Soper acknowledged that Ledvance’s closing and More Than A Bakery’s layoffs will hurt local government tax revenues, saying the pinch of the former hasn’t yet been felt because Ledvance provided severance packages and other benefits. However, he said he believed More Than A Bakery had rehired some of its laid-off workers and would continue to be a major employer here. “I think they’re very healthy. I think they just got into trying to do something that seemed to be harder to do than what was originally first thought,” he said.
He called the long-delayed Edgewood development, which could open the way for Bluegrass Community Hospital to build a new hospital off Lexington Road and bring new business and residential development there, a “lost opportunity.”
The proposal has been stymied for a court challenge since September 2016.
“I wish we could have that property, because as good as that property is, I hate having 118 acres of industrial land on rail not available to us and I hate, even more so, not having a new hospital built when I still think there’s a company willing to build (it),” Soper said.
New high school
He said property tax revenues from three large employers alone – Lakeshore, American Howa Kentucky (at Midway Station) and More Than A Bakery will, when Lakeshore’s expansion is complete, contribute about $450,000 annually in property taxes. Soper, a former banker, said those funds, combined with a bond rate of 4 percent will make for nearly $10 million in bonds for a new high school.

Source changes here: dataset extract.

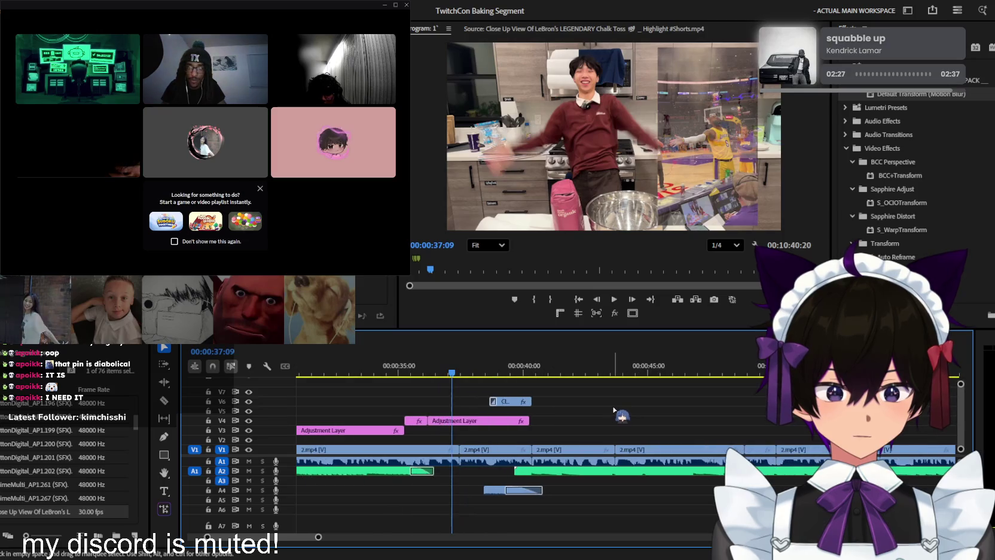
{"action": "scroll", "coordinate": [613, 410], "scroll_direction": "down", "scroll_amount": 2}
{"action": "scroll", "coordinate": [613, 410], "scroll_direction": "down", "scroll_amount": 2}
{"action": "scroll", "coordinate": [612, 410], "scroll_direction": "down", "scroll_amount": 2}
{"action": "scroll", "coordinate": [612, 410], "scroll_direction": "down", "scroll_amount": 2}
{"action": "scroll", "coordinate": [613, 410], "scroll_direction": "down", "scroll_amount": 2}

“If you did the first phase of Edgewood with some of the retail, the hospital and the residential, especially the multi-family, you’d be looking at probably $150 million worth of new property (added to the property tax rolls),” he said.

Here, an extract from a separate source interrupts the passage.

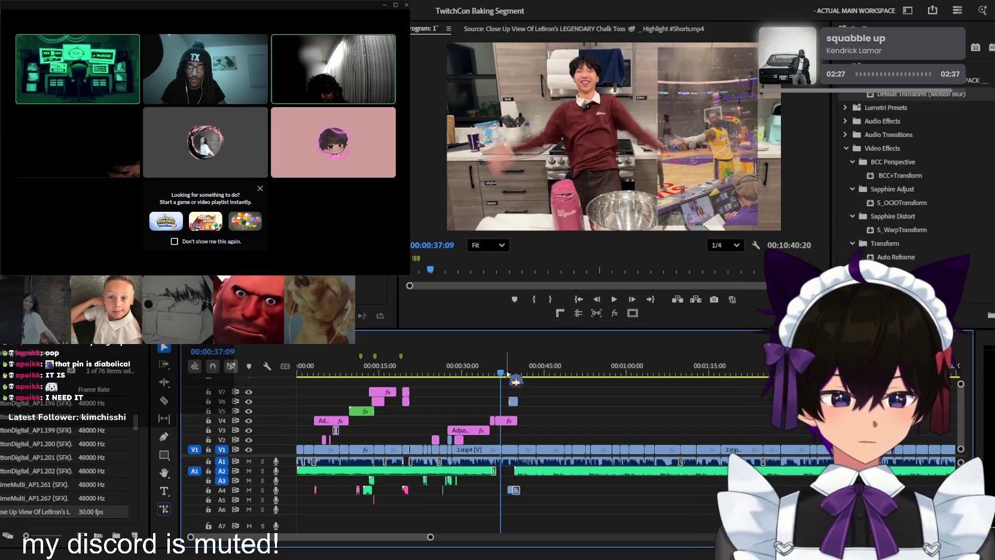
{"action": "scroll", "coordinate": [532, 389], "scroll_direction": "up", "scroll_amount": 1}
{"action": "scroll", "coordinate": [559, 406], "scroll_direction": "up", "scroll_amount": 1}
{"action": "scroll", "coordinate": [583, 422], "scroll_direction": "up", "scroll_amount": 2}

As for critics who may think he never turns down any sort of employer, Soper said that wasn’t true. He said proposals for truck stops at Midway Station, for instance, were turned down, and other employers were told their plans to pay $11 an hour probably wouldn’t work here in the long-term.
Soper said looking to 2020 and beyond, it’s important that local government and business leaders be aware of the impact electric vehicles (AHK makes auto parts), artificial intelligence and robotics will have on manufacturing.
He reiterated the importance of city and county leaders working closely together, and with the EDA, and said, even with the fluid situation at Quad/Graphics, Woodford County’s quality of life would continue to make it a good place for businesses to grow in or relocate to.
“We’ve got to continue to have inventory (of land and workers). When you have inventory, you can be patient and wait for the right thing. I think we waited for the right thing in Lakeshore … More Than A Bakery … and if we have additional inventory, then we can continue to wait for the right thing and not have to get into a panic when all of a sudden you lose a Ledvance unexpectedly,” Soper said.